On April 11 and 12, for the first time in THHS history, all participating teams placed in the top three ranks at this year’s National Japan Bowl, a national competition that tests student teams on their Japanese language proficiency in a quiz bowl format. This year, it was held in Washington, D.C., with students from all over the country competing. 

Japanese teacher and team advisor Mariko Sato-Berger said, “We worked harder than any other year, this year. It was quite incredible to see THHS beating all the high-ranked schools who used to beat [us] all the time.”

Level 3 team members, seniors Bethany Leung, Hansie Wang, and Nina Zheng won third place. “Japan Bowl’s always really stressful, and I feel like it was even worse this year with the [competition’s] new administration and the rearranging of the topics for the Tokyo 2020 Olympics,” said Bethany. “I found myself wondering ‘what if the questions are completely different?’ or ‘what if they’ll ask us to name this political party in Japanese?’ so I felt like studying was never really enough or right.”

The level 4 team members, Class of 2019 alumni Seoyoung Lee, Eileen Wu, and Fanny Yin won second place. Consequently, the 4th year team was invited to visit Japan on a full scholarship by the Japanese government this summer. 

Eileen explained that the students started preparing right after the previous 26th Japan Bowl ended in April 2018. “We started finalizing the participants for each level around that time so that when summer began, we would know what to work on. For example, studying the language, kanji [adopted Chinese characters used in Japanese writing], etc,” she said.

The Japan Bowl results weren’t the only success within the Japanese department, however. Last school year, senior Rachel Zheng won an award in the Stony Brook University Canon Essay Contest, receiving $500 and a Canon camera. Rachel’s essay, “Japanese: A Personal Duty,” explained her sense of determination to overcome the unfortunate history between China and Japan. “My essay focused on exploring the origins of Japanese and Chinese tensions and what I think the future should hold for the two countries. But it goes beyond just this to explore how I believe it is a duty for everybody to become educated enough to make their own decisions to advance not only oneself, but ultimately society,” Rachel said. 

“My great-grandfather lived through the War of 1937 between China and Japan and the Rape of Nanking.
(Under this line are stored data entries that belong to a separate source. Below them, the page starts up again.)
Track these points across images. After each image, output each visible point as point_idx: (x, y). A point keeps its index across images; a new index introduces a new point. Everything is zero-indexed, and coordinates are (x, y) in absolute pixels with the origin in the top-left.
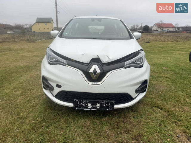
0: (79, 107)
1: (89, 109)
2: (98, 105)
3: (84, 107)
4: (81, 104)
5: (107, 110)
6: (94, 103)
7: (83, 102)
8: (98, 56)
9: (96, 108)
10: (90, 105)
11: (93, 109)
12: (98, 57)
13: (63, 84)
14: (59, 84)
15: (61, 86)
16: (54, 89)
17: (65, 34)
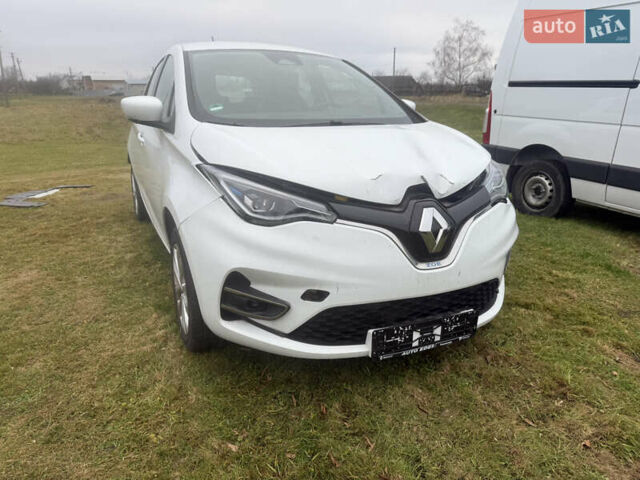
0: (387, 352)
1: (415, 351)
2: (438, 331)
3: (402, 347)
4: (393, 339)
5: (460, 338)
6: (426, 328)
7: (398, 329)
8: (422, 177)
9: (433, 342)
10: (416, 335)
11: (426, 348)
12: (422, 182)
13: (337, 286)
14: (316, 288)
15: (328, 294)
16: (289, 308)
17: (212, 109)
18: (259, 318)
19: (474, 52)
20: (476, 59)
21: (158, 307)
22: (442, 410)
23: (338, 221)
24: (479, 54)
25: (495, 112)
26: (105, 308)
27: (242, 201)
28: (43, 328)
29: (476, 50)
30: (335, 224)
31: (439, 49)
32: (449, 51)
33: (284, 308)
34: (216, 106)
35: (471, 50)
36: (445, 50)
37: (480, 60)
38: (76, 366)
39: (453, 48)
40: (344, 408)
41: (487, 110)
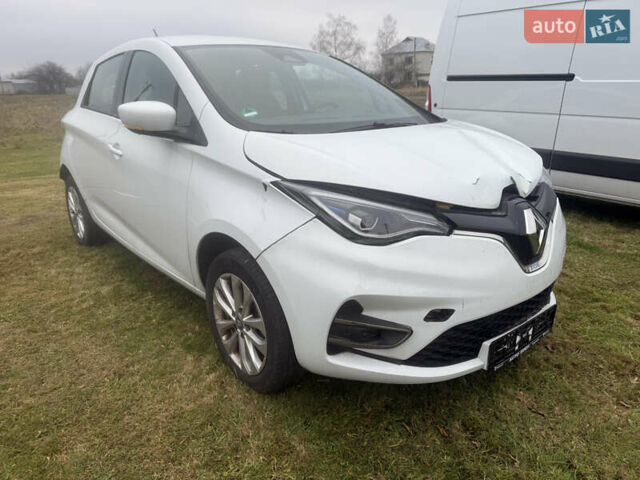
0: (499, 360)
1: (517, 355)
3: (508, 354)
4: (503, 347)
7: (507, 336)
9: (528, 343)
10: (518, 339)
11: (524, 350)
12: (512, 183)
13: (463, 301)
14: (441, 308)
15: (452, 311)
16: (412, 332)
17: (246, 115)
18: (371, 348)
19: (349, 46)
20: (351, 52)
21: (189, 348)
22: (551, 408)
23: (456, 232)
24: (353, 48)
25: (435, 105)
26: (122, 359)
27: (346, 219)
28: (54, 396)
29: (351, 44)
30: (452, 236)
31: (315, 43)
32: (325, 44)
33: (405, 333)
34: (250, 111)
35: (345, 44)
36: (321, 43)
37: (355, 54)
38: (133, 439)
39: (329, 43)
40: (465, 427)
41: (427, 104)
My grandfather always reminded me throughout my childhood how Japanese people were ‘bad’,” she mentioned. “ I understood his feelings…but, in the end, I chose to pursue an interest of mine: Japanese culture… [the essay] was finally a chance for me to express my feelings after spending 3 years in the Japanese program.”

In a Japanese Speech Contest put together by the NECTJ, a non-profit organization dedicated to improving Japanese language learning, Seoyoung, Eileen, and Dylan Fromm, who is also a Class of 2019 alum, received finalists’ awards.  In addition, Dylan won second place, and competed nationally in California in May. 

Amongst the people who have made these achievements, some of these accomplishments came as a surprise. “When our level was placed into the championships, it was honestly a surprise considering how much we had gotten wrong from our calculations,” Eileen commented. “However, being placed into the championships after being placed 4th and 6th respectively for 2017 and 2018, we finally did it during our senior year. And honestly, I have to thank Dr. Sato and my two other teammates… for that.”

For many participants, these competitions have been very valuable experiences. In regards to that, Rachel expressed her thoughts on winning an award for her essay, “In these three years, my interest in Japanese culture has not dwindled, but rather increased as I see the uniqueness of it.” Eileen added, “Of course, we aren’t natives so expressing our thoughts clearly and to the point proved difficult… Honestly, it was nerve-wracking but it was definitely a good opportunity to speak in front of a large audience.”

[My] award serves as a confirmation to me that we do not have to be copies of our ancestors, but rather we must keep an open mind to differing opinions,” Rachel said. “It’s a great honor to have won the award and to have been able to read my essay in front of such prominent members of the Japanese community.”